Texto de origen.
POR  TONI MONTESINOS

El huérfano maltratado

«Captar la singularidad ejemplar de Pedro Páramo requiere la inmersión atenta en sus páginas, como si al sortilegio subyugante de su estilo hubiera de unirse acentuadamente la complementaria sensibilidad del lector; pocas son las obras que, con tal intensidad, plantean la especificidad de la aventura literaria.» 

Nada mejor, para empezar a hablar de la obra de Juan Rulfo, que estas palabras de Luis Izquierdo. Singularidad, subyugación, intensidad son, en efecto, algunos de los pilares en los que se asienta ese extraño magnetismo que el texto ejerce sobre el lector. En este sentido, Rulfo es la quintaesencia de la innovación literaria: escribe una obra fragmentaria influida por el montaje cinematográfico y el flashback —Rulfo, además de ser fotógrafo, también firmó algún que otro cortometraje— y gobernada por el deseo de mitificar la realidad. Desde la ultratumba.

Porque el protagonista de Pedro Páramo son los muertos, que «viven» formando un pueblo de fantasmas: «Vine a Comala porque me dijeron que acá vivía mi padre, un tal Pedro Páramo. Mi madre me lo dijo. Y yo le prometí que vendría a verlo en cuanto ella muriera. Le apreté sus manos en señal de que lo haría; pues ella estaba por morirse y yo en un plano de prometerlo todo», dice el enigmático primer párrafo. Juan Preciado, el visitante que acude a Comala, a un Hades, a un inferno a ras de tierra, está ligado a las primeras leyendas: es un «joven Telémaco que inicia la contra-odisea en busca de su padre perdido», como afirmó Carlos Fuentes. El mundo que descubre el órfico Juan es idéntico al real, salvo por el hecho de que está constituido por muertos, algo además presentado con extrema naturalidad, lo cual guardaría, tal vez, una explicación social, real, que entroncaría con la tradición y las creencias populares. En el artículo «Los fantasmas de Rulfo», explica Augusto Monterroso: «En México no hay hombres-lobo, ni seres reconstruidos en una mesa de operaciones, ni vampiros. Pero abundan los fantasmas que se pasean en los cementerios y en las calles de los pueblos perdidos por la miseria, o por la violencia de la Revolución de 1910. Y hay un fantasma que recorre la obra entera de Rulfo en forma de viento, polvo, desolación y tristeza». Todo nace de lo fantasmal, y sin embargo algunos críticos dudaron en calificar la literatura rulfiana de fantástica. No en vano, su anterior obra, los cuentos de El llano en llamas (1953), tenían un sesgo realista y rural, aun avanzando el clima lacónico, ni tan solo triste, sino áspero, inmóvil, polvoriento que caracterizaría Pedro Páramo.

Datos extraídos.
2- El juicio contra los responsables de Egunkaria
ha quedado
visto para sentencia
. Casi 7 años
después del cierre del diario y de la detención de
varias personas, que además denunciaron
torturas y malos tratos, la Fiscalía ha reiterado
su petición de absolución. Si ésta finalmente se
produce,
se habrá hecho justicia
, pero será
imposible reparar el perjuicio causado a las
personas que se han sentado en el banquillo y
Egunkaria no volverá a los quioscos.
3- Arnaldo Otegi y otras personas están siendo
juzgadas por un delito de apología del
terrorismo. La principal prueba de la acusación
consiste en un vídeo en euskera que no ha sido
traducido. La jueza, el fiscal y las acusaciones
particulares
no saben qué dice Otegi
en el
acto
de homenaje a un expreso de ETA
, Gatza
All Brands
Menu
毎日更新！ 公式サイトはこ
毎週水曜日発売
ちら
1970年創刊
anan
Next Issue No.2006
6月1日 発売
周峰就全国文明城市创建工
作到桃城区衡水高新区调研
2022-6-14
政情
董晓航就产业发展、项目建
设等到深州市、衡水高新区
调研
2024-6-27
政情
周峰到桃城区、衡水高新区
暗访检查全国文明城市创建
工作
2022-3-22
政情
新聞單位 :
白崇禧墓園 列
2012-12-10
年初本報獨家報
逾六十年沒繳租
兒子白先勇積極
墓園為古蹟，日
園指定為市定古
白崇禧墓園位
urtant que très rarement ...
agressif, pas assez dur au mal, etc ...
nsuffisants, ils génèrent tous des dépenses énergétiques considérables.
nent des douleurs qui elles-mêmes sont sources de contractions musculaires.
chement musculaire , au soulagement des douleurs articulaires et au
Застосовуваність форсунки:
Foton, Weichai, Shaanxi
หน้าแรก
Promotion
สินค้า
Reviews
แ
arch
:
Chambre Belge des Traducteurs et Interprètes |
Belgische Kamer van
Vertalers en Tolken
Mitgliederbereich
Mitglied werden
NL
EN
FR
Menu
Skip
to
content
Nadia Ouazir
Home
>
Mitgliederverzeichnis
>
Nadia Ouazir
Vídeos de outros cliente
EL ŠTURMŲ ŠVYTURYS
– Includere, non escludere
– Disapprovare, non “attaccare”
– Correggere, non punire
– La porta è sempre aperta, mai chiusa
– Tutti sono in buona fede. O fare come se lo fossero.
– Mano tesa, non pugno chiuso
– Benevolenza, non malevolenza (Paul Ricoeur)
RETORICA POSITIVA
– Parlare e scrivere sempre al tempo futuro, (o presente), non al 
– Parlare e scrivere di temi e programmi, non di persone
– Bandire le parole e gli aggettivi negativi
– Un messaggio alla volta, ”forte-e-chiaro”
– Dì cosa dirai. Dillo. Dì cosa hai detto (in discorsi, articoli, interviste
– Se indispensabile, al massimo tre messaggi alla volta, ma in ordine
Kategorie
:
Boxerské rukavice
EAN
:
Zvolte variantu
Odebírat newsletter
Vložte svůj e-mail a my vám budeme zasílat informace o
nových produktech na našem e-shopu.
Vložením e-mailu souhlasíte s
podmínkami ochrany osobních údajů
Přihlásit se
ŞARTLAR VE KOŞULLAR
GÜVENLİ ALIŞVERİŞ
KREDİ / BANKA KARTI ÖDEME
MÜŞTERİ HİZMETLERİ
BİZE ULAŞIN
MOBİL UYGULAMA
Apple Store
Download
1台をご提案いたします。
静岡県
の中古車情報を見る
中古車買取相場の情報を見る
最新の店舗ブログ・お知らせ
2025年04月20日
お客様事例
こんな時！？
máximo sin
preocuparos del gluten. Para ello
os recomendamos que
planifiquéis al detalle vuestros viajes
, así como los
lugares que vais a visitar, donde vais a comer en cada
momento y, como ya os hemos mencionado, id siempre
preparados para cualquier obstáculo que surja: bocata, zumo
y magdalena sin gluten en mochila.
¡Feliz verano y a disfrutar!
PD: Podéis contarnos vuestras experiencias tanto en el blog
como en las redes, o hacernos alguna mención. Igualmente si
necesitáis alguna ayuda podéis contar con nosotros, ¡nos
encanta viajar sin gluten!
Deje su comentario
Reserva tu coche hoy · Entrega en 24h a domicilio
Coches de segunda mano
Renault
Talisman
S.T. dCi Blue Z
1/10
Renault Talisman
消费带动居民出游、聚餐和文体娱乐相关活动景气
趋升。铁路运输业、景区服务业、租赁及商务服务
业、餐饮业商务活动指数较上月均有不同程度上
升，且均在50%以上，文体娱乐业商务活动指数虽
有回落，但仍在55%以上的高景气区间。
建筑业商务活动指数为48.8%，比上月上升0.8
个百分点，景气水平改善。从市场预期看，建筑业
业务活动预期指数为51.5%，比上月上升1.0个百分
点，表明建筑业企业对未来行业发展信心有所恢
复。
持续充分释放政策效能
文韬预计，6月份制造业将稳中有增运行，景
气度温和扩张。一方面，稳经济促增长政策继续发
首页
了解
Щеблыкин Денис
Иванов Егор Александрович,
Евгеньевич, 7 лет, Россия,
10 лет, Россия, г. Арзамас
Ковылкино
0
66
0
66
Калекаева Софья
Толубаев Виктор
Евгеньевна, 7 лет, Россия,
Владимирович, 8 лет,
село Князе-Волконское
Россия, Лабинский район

Tu objetivo.
Responde con base en el texto sobre Pedro Páramo:
(a) Además de escribir, ¿qué otras dos labores se atribuyen a Rulfo?
(b) ¿A qué personaje compara Carlos Fuentes a Juan Preciado?
(c) ¿En qué año aparecieron los cuentos de El llano en llamas?

Espacio de respuesta.
(a) Fue fotógrafo y firmó algún que otro cortometraje.
(b) A un joven Telémaco que inicia la contra-odisea en busca de su padre perdido.
(c) En 1953.